= Task to complete =
Comb through the entries for "actor" and pull out each line that holds it.

[Document images with source code]
*** Begin section ***
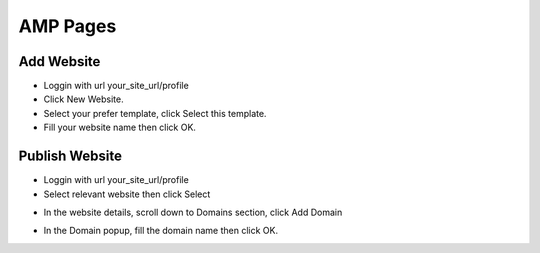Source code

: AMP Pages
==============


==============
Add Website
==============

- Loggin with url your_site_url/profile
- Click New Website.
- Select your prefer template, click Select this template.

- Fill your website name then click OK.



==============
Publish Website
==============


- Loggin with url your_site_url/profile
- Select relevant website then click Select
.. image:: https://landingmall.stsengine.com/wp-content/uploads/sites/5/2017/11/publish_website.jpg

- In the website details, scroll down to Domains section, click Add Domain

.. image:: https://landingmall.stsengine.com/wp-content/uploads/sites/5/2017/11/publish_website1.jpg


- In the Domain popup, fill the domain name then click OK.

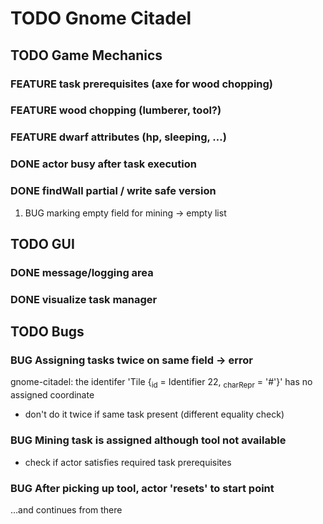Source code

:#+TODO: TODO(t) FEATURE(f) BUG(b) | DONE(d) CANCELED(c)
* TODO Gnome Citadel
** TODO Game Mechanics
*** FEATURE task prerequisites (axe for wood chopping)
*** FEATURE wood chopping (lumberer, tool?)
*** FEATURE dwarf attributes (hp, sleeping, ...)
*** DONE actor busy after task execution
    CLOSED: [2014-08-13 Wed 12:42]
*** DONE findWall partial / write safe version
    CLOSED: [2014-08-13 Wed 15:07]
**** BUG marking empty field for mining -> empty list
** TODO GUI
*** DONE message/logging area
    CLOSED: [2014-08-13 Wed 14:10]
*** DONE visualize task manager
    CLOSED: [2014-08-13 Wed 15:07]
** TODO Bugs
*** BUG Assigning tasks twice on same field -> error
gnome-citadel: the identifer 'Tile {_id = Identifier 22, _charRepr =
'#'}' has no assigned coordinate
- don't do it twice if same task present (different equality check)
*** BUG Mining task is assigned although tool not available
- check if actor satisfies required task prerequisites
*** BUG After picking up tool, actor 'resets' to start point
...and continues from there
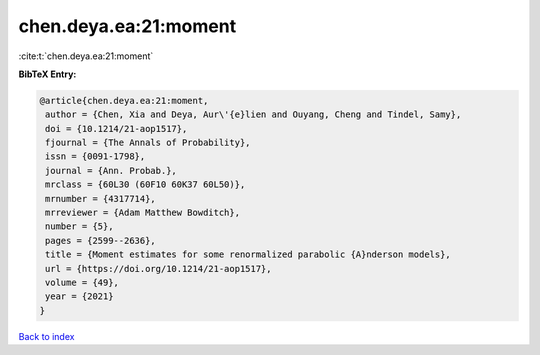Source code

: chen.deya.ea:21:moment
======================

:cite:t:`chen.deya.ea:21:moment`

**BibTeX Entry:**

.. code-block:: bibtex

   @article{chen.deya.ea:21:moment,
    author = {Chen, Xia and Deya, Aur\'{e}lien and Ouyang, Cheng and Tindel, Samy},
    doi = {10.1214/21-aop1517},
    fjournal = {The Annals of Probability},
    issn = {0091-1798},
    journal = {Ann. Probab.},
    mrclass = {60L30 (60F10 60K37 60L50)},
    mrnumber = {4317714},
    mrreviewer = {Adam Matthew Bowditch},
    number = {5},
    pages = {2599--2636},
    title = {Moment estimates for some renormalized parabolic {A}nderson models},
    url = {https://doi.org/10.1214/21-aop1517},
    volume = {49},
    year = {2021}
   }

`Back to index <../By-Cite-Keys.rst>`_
*** End section ***
= Result below =
*** DONE actor busy after task execution
- check if actor satisfies required task prerequisites
*** BUG After picking up tool, actor 'resets' to start point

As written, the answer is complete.